As part of a series in which Booker authors choose their favourite Booker books, Patricia Lockwood takes a look at A.S. Byatt's 1990 winner.
'Here was something, this idea... that a book could eat its readers and grow fatter over hundreds of years'
Ten years ago, I had the misfortune to misplace my childhood copy of Possession, which I must have read more than 30 times in total. I am now referencing one I bought at Barnes & Noble this afternoon, stamped with the words NATIONAL BESTSELLER and distressingly light in my hands – the childhood copy seemed longer, denser, more difficult, as if my own initial wrestling with the text is what I was reading all those years.
The quotations at the beginning, Nathaniel Hawthorne and Robert Browning, never grew less thorny to me. The pages seemed to be steeped a pale green from the deep green cover, like a tea. Shapes wandered through the chapters: Roland as an ambulatory badger, Maud as an obelisk wearing a turban, Randolph Henry Ash as a death-mask on two legs, Christabel LaMotte as a set of teeth floating in a train window. The book contained all those things; after a while, it also contained me. Perhaps it was my less stately version of the Vico that Roland encounters in the first scene, in the Reading Room at the London Library.
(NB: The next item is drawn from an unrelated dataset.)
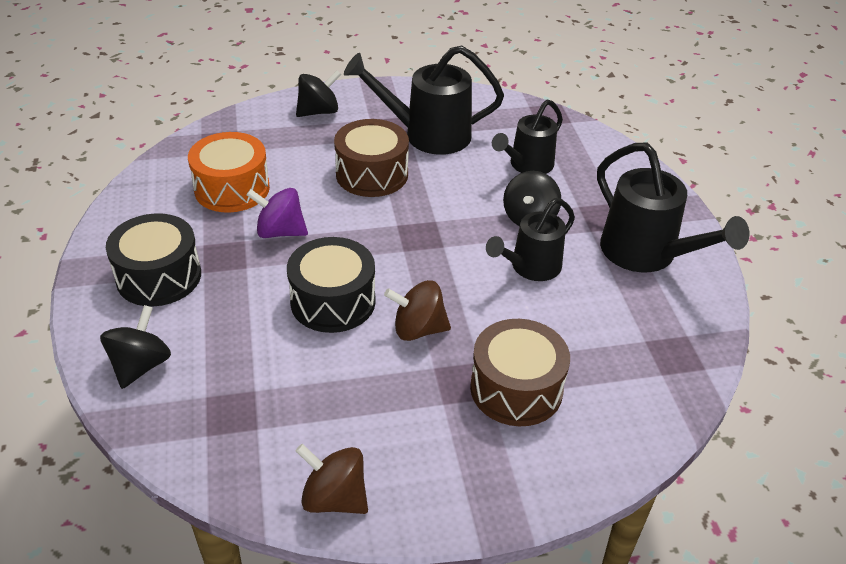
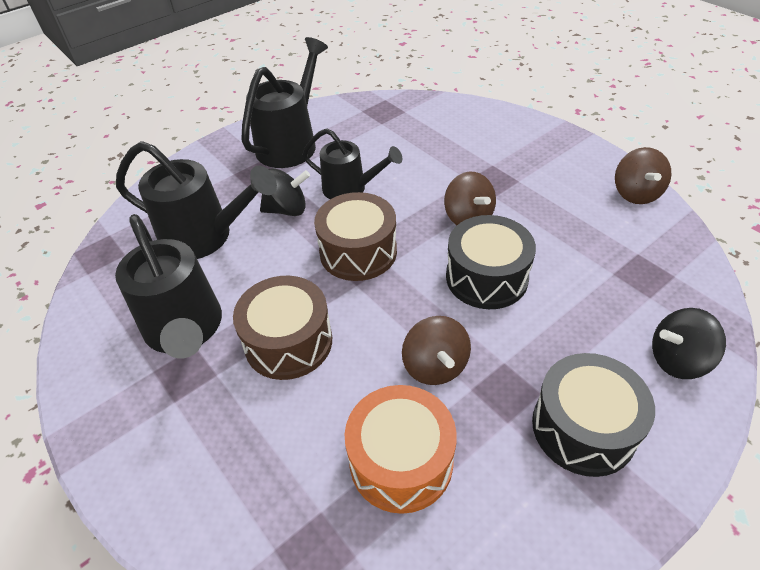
camera: 115 degrees left, 5 degrees up
purple spinning top [246,188,308,238] -> brown spinning top [402,316,471,385]
black spinning top [296,70,341,117] -> none
brown drum [470,319,570,426] -> brown drum moved to [314,192,397,281]
black watering can [492,100,563,174] -> black watering can [116,141,277,259], size x1.52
I thought the Reading Room must be out there somewhere, with a long bright beam in it for me. I thought I could sit in it an hour, with permission
If I first picked up Possession because it had the words “A Romance” on the cover, and because I was HIGHLY gay for Pre-Raphaelite women, the truth is that I read it 30 times for that scene alone. It presented the Vico – a book written by one man, but filled to bursting with another man’s jottings, marginalia, and love letters – as something whole. “The book sprang apart, like a box, disgorging leaf after leaf of faded paper, blue, cream, grey, covered with rusty writing, the brown scratches of a steel nib.”
Here was something, this idea that a book could eat, grow strong on eating, its own interleavings. That a book could eat its readers and grow fatter over hundreds of years, that it could be dipped in the gilding of other people’s eyes so that that was visible, too, when you raised it to the light. Roland sat there in a beam of sunshine, adding another feather to the book’s great heaviness. It was not a waste of time, not a waste of life, to read.
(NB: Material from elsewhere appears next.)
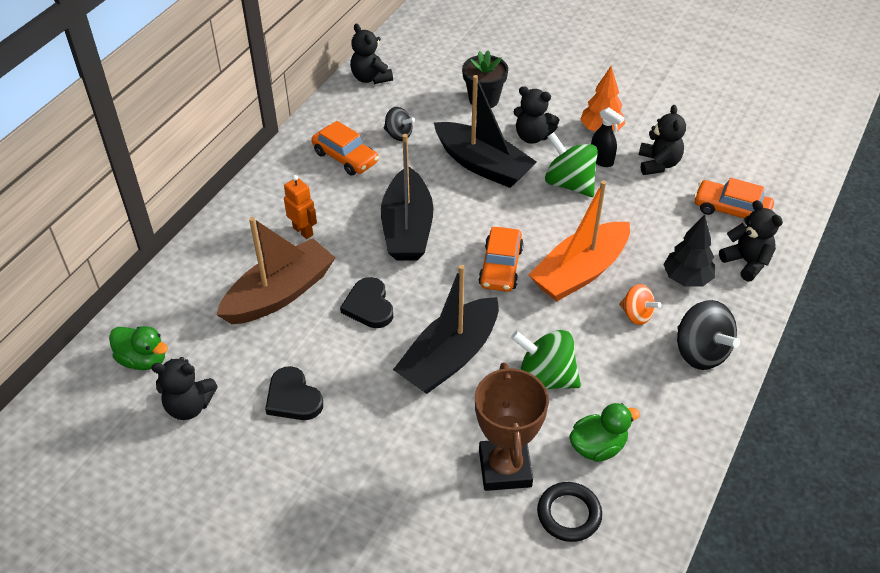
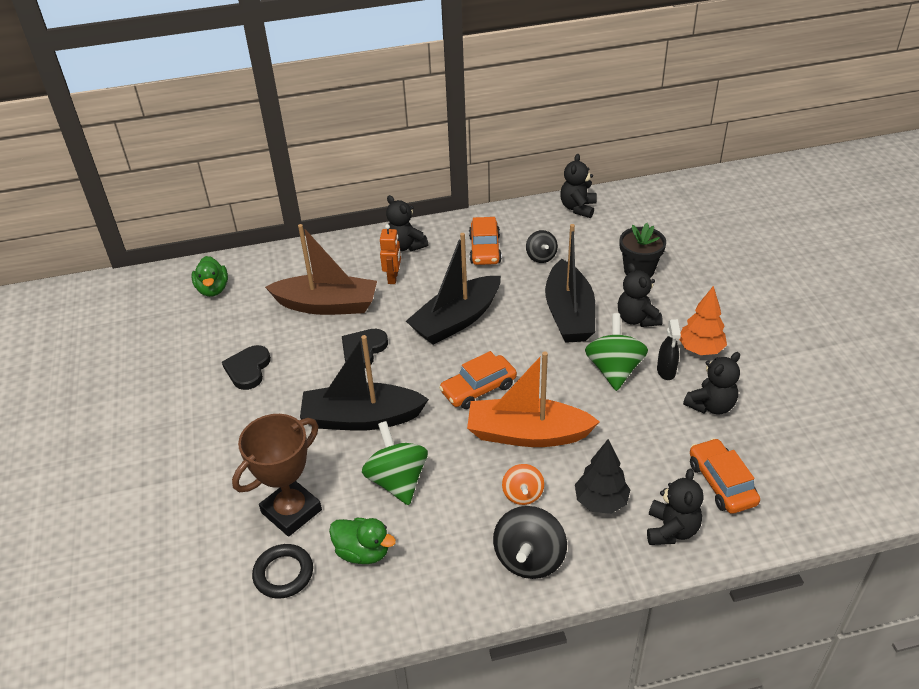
camera: 50 degrees right, 5 degrees down
black teddy bear [151,357,218,420] -> black teddy bear moved to [386,195,428,252]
Who was Vico? I had no idea. Neither did I realise that if I myself had ever tried to enter the groves of academe, I would have died instantaneously from a tree falling on me. I thought the Reading Room must be out there somewhere, with a long bright beam in it for me. I thought I could sit in it an hour, with permission.
Patricia Lockwood is the author of No One Is Talking About This, shortlisted for the 2021 Booker Prize.